* [Texte proposé]

De passage à New York, et partant à la rencontre des militants de OWS - Occupy Wall Street -, je suis tombé sur une manifestation des 99% faisant le lien entre le bas et le haut de Manhattan pour mobiliser la "Grosse Pomme" par les deux bouts. Le contraste devient confrontation quand la manifestation débouche sur Times Square, temple par exemple de la publicité tapageuse au service d'une hyper consommation particulièrement ravageuse...


Occupy Time Square ?
Les manifestations de rue aux Etats Unis n'ont pas grand chose à voir avec les cortèges français. Le regroupement de 200 personnes cheminant de Wall Street à Central Park est perçu à New York comme une grosse mobilisation, quand 100 fois plus de monde dans une manifestation parisienne ferait pâle figure. Mais peu importe le nombre, c'est surtout l'éclectisme des manifestant qui surprend : des jeunes et des moins jeunes, des syndicalistes avertis, casque de chantier rivé sur la tête, et des mères de familles avec enfants, poussettes et cabas, des retraités et des jeunes cadres dynamiques "potentiels". Tous s'assemblent dans un attroupement à la fois bon enfant et très expressif, chacun ou presque y allant de sa pancarte. Ainsi cette femme d'une quarantaine d'année qui défile en reprenant à peine les slogans scandés par ses voisins, mais qui brandi haut et fort un carton sur lequel elle a inscrit avec un mauvais marker : "NY tax payer for 23 years" "Contribuable new-yorkais depuis 23 ans". Un slogan qui dit juste le ras le bol de ces "américains moyens" fatigués de contribuer à un système qui les ignore ou les broie.

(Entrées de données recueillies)
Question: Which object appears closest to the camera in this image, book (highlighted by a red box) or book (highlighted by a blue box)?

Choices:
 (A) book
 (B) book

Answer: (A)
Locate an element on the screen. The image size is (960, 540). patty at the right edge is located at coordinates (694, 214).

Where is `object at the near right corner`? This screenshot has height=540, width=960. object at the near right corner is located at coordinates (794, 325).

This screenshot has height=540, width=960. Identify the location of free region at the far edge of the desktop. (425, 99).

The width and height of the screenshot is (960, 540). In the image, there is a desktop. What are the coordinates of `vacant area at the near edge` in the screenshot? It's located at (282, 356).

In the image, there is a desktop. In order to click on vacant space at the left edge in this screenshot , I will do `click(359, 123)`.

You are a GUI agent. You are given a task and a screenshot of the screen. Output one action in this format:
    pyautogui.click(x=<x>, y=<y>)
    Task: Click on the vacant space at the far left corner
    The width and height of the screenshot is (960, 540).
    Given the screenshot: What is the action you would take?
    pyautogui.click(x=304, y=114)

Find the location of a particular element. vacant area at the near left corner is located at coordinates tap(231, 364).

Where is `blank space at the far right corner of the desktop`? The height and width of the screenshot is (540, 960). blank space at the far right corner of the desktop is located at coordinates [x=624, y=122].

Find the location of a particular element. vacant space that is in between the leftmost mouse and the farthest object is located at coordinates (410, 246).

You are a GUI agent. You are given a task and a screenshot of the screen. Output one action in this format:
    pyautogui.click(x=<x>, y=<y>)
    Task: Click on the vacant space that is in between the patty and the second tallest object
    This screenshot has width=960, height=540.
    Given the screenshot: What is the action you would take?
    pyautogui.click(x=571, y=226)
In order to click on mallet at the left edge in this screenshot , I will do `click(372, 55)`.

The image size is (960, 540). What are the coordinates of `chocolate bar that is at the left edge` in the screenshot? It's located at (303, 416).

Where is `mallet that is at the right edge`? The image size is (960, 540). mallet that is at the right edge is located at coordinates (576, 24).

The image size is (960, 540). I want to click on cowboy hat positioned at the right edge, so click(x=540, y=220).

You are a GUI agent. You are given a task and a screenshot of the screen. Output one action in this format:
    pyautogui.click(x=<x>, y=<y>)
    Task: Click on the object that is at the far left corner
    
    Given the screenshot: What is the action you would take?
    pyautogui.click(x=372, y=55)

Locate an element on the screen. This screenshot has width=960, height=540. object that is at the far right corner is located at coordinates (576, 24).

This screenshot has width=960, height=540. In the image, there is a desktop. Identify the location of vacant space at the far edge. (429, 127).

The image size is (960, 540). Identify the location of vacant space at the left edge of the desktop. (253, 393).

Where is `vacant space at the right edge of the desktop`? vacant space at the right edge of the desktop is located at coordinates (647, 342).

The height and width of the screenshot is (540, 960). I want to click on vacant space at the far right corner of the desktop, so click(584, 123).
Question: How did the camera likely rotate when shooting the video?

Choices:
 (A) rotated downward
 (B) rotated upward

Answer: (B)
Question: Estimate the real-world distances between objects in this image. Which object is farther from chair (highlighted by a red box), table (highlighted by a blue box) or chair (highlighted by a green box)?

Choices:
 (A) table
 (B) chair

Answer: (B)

...

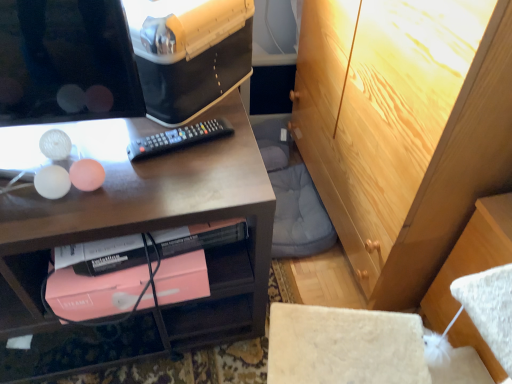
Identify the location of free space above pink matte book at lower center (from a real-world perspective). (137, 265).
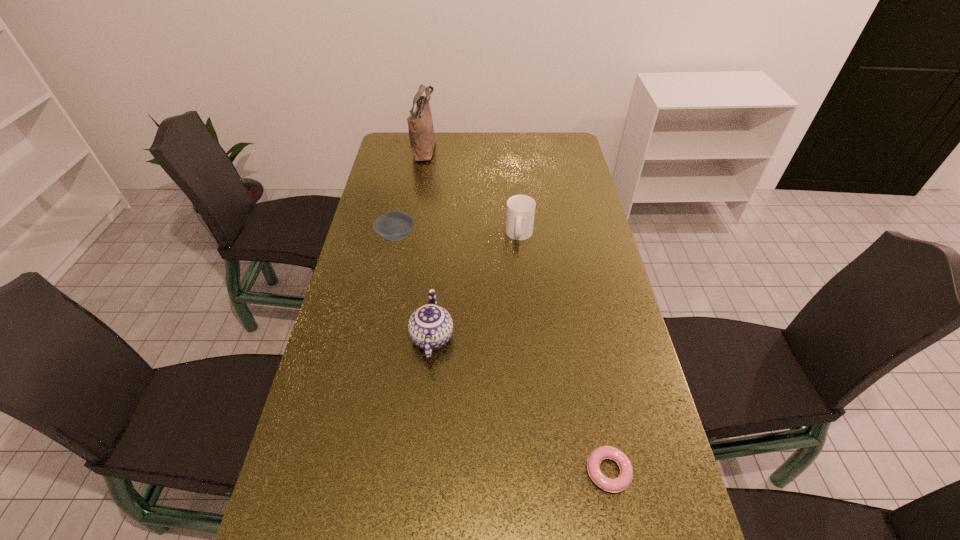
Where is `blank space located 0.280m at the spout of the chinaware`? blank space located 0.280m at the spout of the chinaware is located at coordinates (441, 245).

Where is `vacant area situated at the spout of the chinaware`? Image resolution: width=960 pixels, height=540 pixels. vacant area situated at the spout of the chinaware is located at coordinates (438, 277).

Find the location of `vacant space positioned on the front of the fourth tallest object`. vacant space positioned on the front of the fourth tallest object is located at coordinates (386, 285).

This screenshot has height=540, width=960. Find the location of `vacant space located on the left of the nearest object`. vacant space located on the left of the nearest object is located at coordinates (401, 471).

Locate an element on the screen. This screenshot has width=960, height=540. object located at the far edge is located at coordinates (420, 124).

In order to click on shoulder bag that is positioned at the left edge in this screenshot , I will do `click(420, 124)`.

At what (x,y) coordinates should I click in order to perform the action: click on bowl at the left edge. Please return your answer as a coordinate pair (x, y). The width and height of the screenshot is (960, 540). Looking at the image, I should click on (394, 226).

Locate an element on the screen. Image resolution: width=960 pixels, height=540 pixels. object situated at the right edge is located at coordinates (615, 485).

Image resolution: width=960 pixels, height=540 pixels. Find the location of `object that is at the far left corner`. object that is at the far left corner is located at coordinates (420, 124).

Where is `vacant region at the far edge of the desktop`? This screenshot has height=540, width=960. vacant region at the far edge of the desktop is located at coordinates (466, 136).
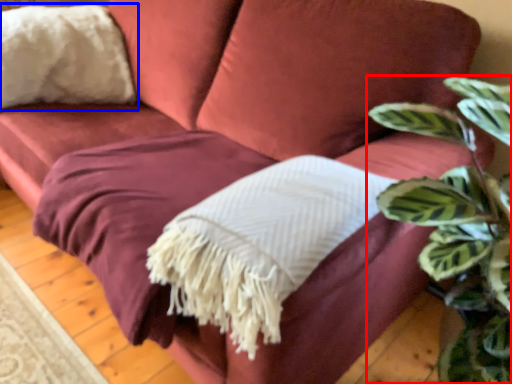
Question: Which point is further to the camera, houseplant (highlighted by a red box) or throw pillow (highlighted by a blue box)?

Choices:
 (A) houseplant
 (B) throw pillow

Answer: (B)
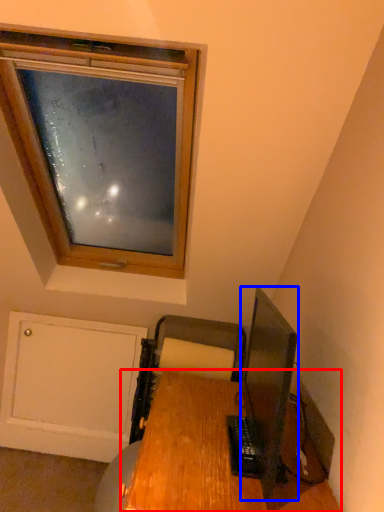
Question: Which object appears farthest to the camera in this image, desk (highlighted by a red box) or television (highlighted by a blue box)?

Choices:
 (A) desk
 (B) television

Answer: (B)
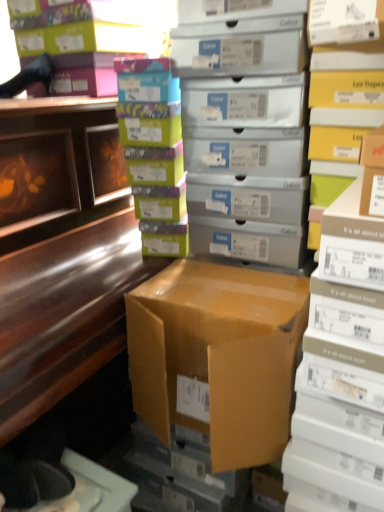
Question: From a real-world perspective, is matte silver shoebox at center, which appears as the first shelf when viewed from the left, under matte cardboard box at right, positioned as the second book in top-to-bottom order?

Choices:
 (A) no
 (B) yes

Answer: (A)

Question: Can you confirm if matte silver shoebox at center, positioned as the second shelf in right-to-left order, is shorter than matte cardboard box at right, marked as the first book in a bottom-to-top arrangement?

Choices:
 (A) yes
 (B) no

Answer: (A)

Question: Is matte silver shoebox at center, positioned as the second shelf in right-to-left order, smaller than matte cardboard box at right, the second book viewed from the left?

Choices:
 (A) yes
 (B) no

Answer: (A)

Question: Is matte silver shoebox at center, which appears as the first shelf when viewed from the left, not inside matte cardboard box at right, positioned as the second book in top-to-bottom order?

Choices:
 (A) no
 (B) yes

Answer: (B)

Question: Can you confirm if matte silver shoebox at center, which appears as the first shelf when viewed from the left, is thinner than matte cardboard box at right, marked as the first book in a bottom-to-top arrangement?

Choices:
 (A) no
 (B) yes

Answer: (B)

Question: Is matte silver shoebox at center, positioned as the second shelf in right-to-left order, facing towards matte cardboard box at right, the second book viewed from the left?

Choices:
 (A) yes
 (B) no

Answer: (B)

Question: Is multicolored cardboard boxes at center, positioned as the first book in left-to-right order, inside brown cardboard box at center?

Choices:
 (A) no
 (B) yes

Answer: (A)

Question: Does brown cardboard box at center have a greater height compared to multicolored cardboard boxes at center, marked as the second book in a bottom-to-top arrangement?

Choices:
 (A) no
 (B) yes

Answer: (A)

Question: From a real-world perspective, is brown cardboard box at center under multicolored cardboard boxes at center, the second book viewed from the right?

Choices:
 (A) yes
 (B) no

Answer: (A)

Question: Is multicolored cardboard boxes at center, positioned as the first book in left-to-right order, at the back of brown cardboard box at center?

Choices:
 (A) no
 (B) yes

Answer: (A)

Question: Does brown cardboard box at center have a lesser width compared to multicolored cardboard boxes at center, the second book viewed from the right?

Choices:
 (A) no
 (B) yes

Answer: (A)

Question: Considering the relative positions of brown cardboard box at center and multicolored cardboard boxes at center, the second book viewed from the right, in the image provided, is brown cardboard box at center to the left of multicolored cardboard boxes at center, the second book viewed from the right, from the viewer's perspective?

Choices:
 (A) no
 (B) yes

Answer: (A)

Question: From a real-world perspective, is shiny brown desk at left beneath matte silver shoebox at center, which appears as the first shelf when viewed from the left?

...

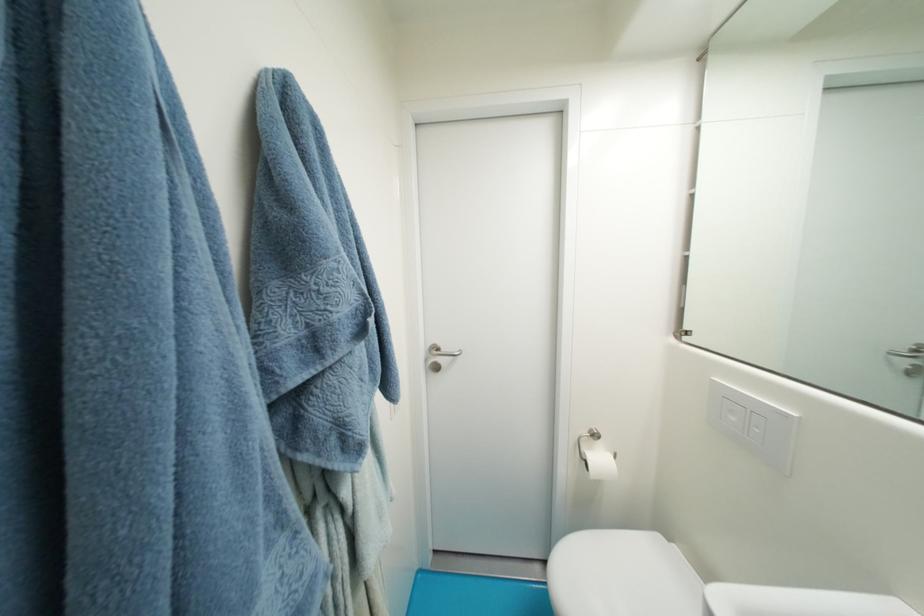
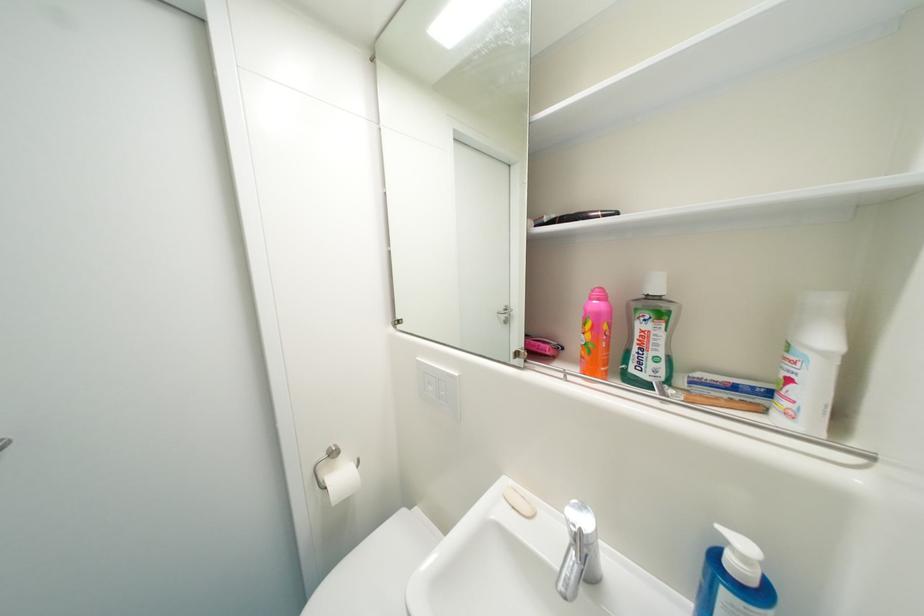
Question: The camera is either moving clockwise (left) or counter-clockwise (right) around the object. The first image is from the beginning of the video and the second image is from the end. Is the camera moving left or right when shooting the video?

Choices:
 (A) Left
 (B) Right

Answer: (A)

* [Consigne] Reprenez le récit de la manifestation d'Occupy Wall Street à New York là où il s'arrête. Les lignes n'ont aucun rôle dans cet exercice.

* [Réponse attendue]
Mais la pancarte qui m'aura le plus frappé est celle-ci : "Do not rob the poor just because you can".. "Ne volez pas les pauvres, juste parce que vous le pouvez". Slogan pathétique dirons certain, ou signe profond de rejet du modèle libéral qui justement laisse aux puissants la possibilité de prendre tout ce qu'ils peuvent aux moins puissants.

La longévité de l'occupation de Wall Street est remarquable, surtout quand on la compare aux difficultés rencontrées par les militants français pour tenter l'occupation de l'esplanade de la Défense à Paris, symbole équivalent à la célèbre rue de Manhattan. De la même façon, les sondages (CBS News / New York Times) montrant que 43 % des américains soutiennent les points de vue défendus par les occupants de Wall Street, devraient donner espoir à tous les militants de la transformation écologique et sociale de notre société.

Occupy Time Square ?
Pourtant, il reste difficile d'être optimiste en constatant le fait que la mobilisation garde un caractère très marginal.
La semaine dernière les organisateurs de OWS ont tenté de promouvoir un essaimage du mouvement dans tous le pays. Si l'on peut saluer le fait que près d'une centaine de manifestations ont eu lieu de Chicago à Los Angeles, force est de constater que le nombre de manifestants reste au total très bas pour ce pays de 300 millions d'habitants. Ainsi, à peine une douzaine d'universités ont pris part à la mobilisation. Et même en Californie, que l'on doit considérer comme une référence en matière de démarche progressiste, la State University de Bakersfield n'a pu rassembler plus de 140 étudiants pour un sit-in de quelques heures.

Le contraste auquel j'ai été confronté en croisant à Times Square la manifestation des 99% est édifiant. Quand cette troupe éclectique marche d'un bon pas pour faire le lien entre le bas (Wall Street) et le haut (Central Park) de Manhattan, les passants venus jouir des lumières de Times Square tournent à peine la tête. Certains applaudissent pour soutenir les protestataires, mais la très grande majorité restent concentrés sur l'itinéraire qui les mène inéluctablement vers la galerie marchande la plus proche... Nous sommes et nous restons au coeur du temple de la consommation... Et la publicité étincelante d'une boisson gazeuse devenue le symbole de l'Amérique qui gagne, qui nous propose de "nouvelles façon de penser, de nouvelles possibilités" semble se moquer de ces militants bien désuets dans cet environnement qui célèbre le commerce triomphant.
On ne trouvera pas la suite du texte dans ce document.